In my line of work, a person who responds promptly to communications is like manna from heaven. I say that not to shame anyone, in fact my hope is the opposite. I recognize we live in an environment where attention is drawn constantly from things that are probably healthy for us to engage with to ultimately meaningless fluff.
I was talking with a new potential client today and complimenting them on their excellent and prompt communication. In the process, my thoughts went back to my days coaching at Georgia Tech and an insight from the world of recruiting that I thought was worth sharing.
Often we think of recruiting (or marketing and sales, as I call it now) as a game of excitement. Get people jazzed up about working with you, and that will get at least some of them to commit to paying cold hard cash for whatever your selling.
In the recruiting game, I always hear a lot about excitement. There is backwards reasoning from that excitement too. Why swim fast in dual meets? Because it generates excitement. Why have a popping social media presence? EXCITEMENT.
Now perhaps I am just molding the world to fit what I am capable of, but I find that excitement is vastly overrated in all of these instances. What I find myself drawn to is far less sexy. What I find gets me to commit is a sense of reliability.
Safe Harbor
Reliability is the definition of underrated. How many people would say that they chose their partner on the basis of reliability? Maybe some, but not nearly as many as have as the absolute bedrock of their relationship the calm, steady and somewhat boring presence of another person who you can really trust.

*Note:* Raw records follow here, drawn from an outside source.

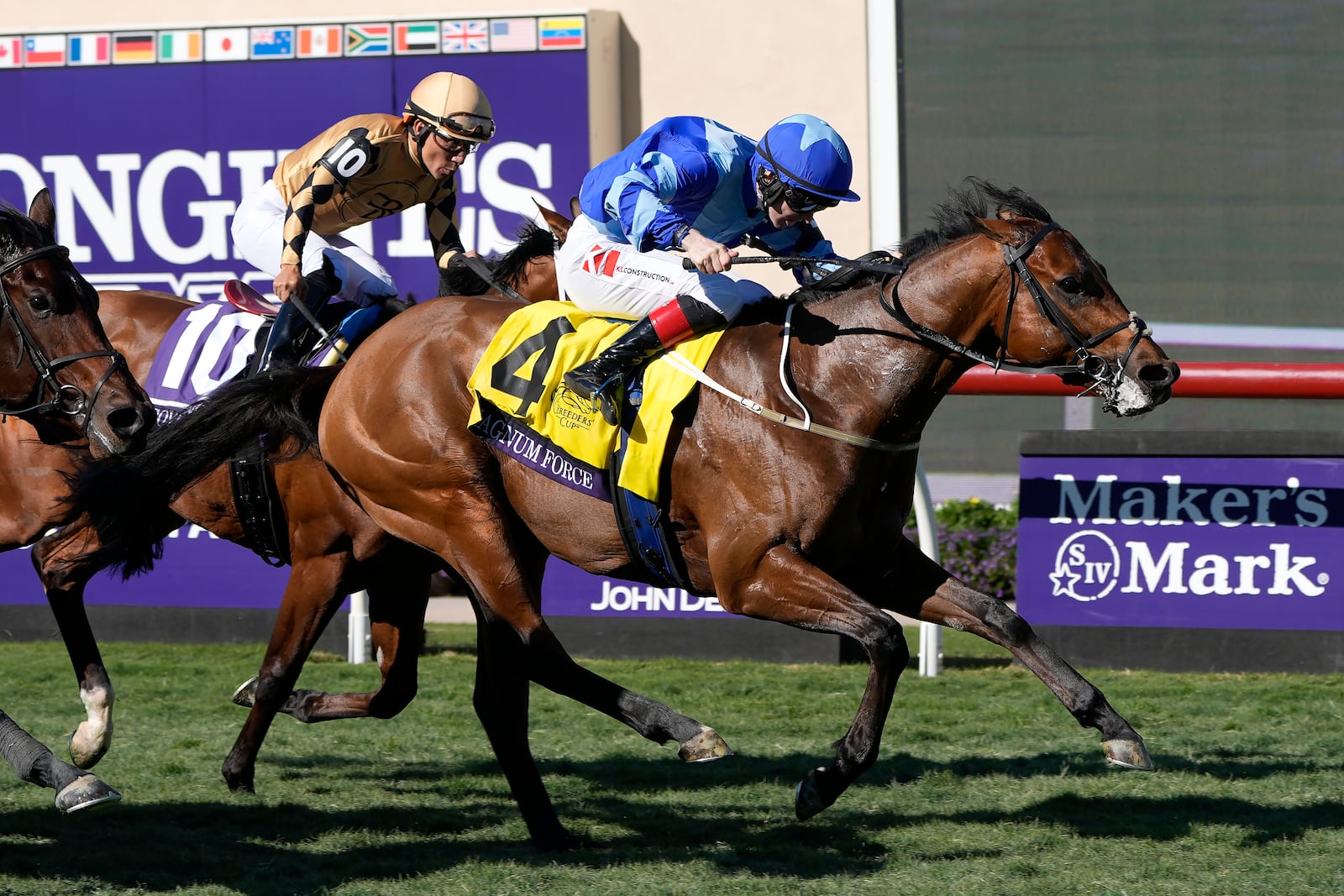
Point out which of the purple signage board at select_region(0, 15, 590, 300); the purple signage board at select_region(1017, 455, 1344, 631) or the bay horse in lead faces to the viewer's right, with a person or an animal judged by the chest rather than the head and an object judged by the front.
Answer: the bay horse in lead

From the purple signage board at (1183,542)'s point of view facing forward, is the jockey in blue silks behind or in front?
in front

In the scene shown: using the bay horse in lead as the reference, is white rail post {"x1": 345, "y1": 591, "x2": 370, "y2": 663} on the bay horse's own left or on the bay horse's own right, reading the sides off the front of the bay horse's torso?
on the bay horse's own left

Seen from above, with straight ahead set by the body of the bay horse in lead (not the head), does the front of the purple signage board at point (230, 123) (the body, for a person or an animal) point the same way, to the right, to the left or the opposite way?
to the right

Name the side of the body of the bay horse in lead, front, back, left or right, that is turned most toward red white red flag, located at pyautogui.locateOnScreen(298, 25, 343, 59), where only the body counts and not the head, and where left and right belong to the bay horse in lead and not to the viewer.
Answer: left

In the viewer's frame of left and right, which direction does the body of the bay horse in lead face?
facing to the right of the viewer

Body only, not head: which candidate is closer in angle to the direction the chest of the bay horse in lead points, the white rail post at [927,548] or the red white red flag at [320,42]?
the white rail post

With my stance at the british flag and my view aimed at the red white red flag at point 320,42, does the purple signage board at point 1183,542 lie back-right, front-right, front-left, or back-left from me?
back-left

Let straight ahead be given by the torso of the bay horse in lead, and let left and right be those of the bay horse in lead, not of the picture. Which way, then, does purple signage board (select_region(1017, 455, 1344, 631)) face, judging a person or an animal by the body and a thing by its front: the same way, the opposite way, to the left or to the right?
to the right

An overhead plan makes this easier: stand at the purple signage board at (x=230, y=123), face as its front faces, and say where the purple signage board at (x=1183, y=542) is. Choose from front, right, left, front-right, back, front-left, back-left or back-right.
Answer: front-left
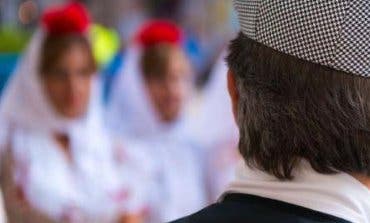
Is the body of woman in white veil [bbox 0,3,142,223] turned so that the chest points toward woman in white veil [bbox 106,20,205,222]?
no

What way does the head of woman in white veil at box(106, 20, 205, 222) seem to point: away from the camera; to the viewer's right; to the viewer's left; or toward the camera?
toward the camera

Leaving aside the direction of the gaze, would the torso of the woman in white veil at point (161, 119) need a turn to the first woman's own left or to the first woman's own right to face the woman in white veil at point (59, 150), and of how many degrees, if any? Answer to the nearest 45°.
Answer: approximately 90° to the first woman's own right

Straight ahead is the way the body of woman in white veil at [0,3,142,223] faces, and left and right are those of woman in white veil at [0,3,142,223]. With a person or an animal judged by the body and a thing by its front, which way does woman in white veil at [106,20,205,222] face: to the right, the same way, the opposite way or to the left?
the same way

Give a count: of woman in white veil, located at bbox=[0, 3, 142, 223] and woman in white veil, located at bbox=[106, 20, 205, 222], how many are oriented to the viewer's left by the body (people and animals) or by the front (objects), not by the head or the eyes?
0

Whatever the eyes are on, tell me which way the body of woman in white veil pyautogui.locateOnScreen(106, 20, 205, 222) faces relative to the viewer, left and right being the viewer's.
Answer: facing the viewer and to the right of the viewer
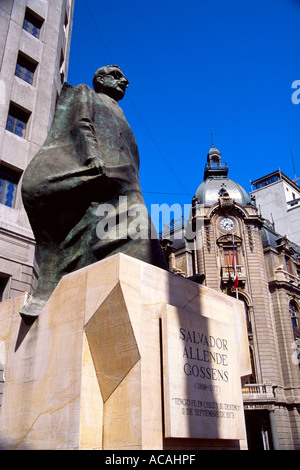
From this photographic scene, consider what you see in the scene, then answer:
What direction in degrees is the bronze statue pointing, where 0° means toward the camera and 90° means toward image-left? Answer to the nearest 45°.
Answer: approximately 315°
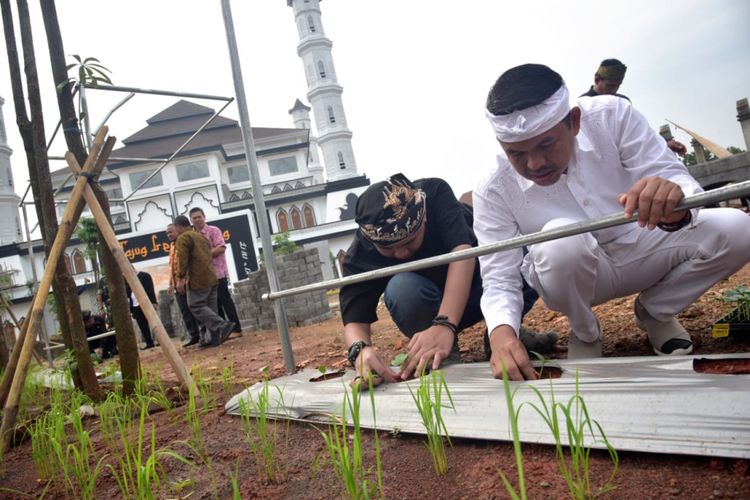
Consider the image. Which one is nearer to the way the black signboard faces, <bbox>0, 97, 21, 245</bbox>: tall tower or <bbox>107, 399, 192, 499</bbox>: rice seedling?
the rice seedling

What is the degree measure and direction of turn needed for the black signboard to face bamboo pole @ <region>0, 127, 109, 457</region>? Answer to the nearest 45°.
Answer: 0° — it already faces it

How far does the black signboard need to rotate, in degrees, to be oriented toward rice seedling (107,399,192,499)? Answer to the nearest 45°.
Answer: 0° — it already faces it

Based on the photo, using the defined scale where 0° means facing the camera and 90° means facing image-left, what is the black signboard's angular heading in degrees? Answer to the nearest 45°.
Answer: approximately 0°

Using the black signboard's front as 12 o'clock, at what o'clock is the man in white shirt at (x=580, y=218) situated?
The man in white shirt is roughly at 12 o'clock from the black signboard.

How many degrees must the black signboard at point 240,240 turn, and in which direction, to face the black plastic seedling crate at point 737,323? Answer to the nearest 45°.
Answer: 0° — it already faces it

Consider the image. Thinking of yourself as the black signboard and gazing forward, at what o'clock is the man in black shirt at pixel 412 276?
The man in black shirt is roughly at 12 o'clock from the black signboard.

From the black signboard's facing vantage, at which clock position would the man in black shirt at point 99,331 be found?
The man in black shirt is roughly at 1 o'clock from the black signboard.

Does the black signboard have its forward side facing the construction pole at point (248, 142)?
yes
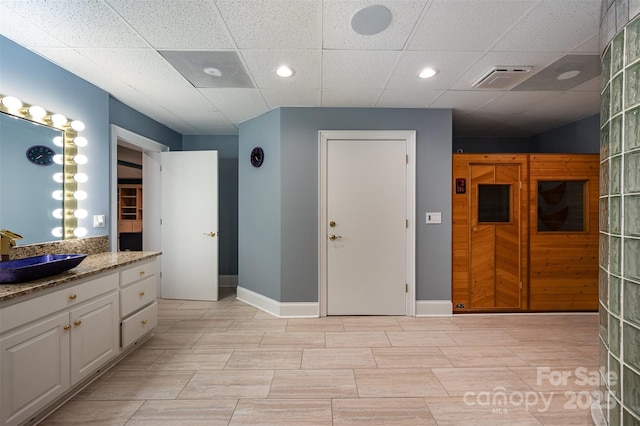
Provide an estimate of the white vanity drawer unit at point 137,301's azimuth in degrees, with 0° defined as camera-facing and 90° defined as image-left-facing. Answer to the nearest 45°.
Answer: approximately 315°

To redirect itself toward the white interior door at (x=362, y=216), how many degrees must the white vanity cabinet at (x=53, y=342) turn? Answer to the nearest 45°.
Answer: approximately 45° to its left

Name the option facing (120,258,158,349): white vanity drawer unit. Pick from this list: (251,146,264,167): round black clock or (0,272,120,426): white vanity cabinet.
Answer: the round black clock

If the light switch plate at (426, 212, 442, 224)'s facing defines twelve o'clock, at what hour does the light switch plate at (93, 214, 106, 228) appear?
the light switch plate at (93, 214, 106, 228) is roughly at 2 o'clock from the light switch plate at (426, 212, 442, 224).

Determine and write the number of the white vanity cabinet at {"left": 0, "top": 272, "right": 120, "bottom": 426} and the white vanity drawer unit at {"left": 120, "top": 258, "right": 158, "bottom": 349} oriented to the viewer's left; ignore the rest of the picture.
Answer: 0

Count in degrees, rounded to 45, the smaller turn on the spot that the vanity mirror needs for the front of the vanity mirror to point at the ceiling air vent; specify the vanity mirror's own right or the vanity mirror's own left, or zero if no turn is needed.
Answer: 0° — it already faces it

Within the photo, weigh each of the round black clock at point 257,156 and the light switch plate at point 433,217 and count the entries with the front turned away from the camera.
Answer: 0

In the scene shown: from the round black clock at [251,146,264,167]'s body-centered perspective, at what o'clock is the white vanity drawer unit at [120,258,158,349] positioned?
The white vanity drawer unit is roughly at 12 o'clock from the round black clock.

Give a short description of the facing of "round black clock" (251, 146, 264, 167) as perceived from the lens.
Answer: facing the viewer and to the left of the viewer

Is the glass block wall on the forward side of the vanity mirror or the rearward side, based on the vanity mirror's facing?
on the forward side

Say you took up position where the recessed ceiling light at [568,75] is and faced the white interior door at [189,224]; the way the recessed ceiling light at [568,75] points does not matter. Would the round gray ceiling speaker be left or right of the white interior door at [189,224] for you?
left

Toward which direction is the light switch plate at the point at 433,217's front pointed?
toward the camera
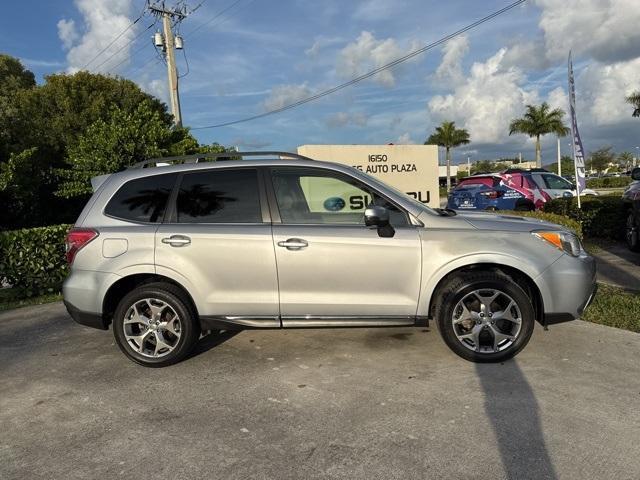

Whereas excitement seeks to capitalize on the emotional rush of positivity and ride that crest to an impulsive decision, reliability answers a different call. Reliability steps in where fear and worry dominate. While there are many reasons why we may respond unproductively to fear, reliability is not among them.
Reliability is the safe harbor that we need to whittle away at fear. It softly proclaims that fear is unnecessary, because things will be alright.
To bring this back to coaching, and recruiting for my audience, let me tell you about something that worked brilliantly for me. When I was coaching at Georgia Tech, I eventually came to be the clearing house for nearly all the recruits at the school. In one year, I directly from start to finish would recruit 90% of the athletes entering the program.
Recruiting is often seen as the most demanding non-coaching task a coach does. Many coaches perceive that in order to beat others at recruiting they must outwork them. That is true, in a sense, but probably not in the way that they think.
I found that the most important factor to do well in recruiting was to promptly and reliability communicate. It sounds simple, and small, but it beats the pants out of awkward phone calls and the “hard work” that many coaches torture themselves with. Simply be available when potential recruits want to know more about your program.
As a side note, this approach also naturally filters for people who are enthusiastic about your program. They will want more communication from you in many cases. By guiding them through the process of recruiting reliably, you are establishing a healthy coaching relationship.
You are saying in effect “yes I know this is scary, but you don’t need to be scared because I am right here with you”. This simple approach will absolutely make a difference.
Proactive Measures
To be reliable involves a lot of proactivity. If you are reactive, I have learned, you will not be reliable. You will bounce from task to task but if things don’t get addressed immediately they will eventually slip away from you.
So reliability is it’s own form of positivity, both for you and for the people you interact with. Take it seriously.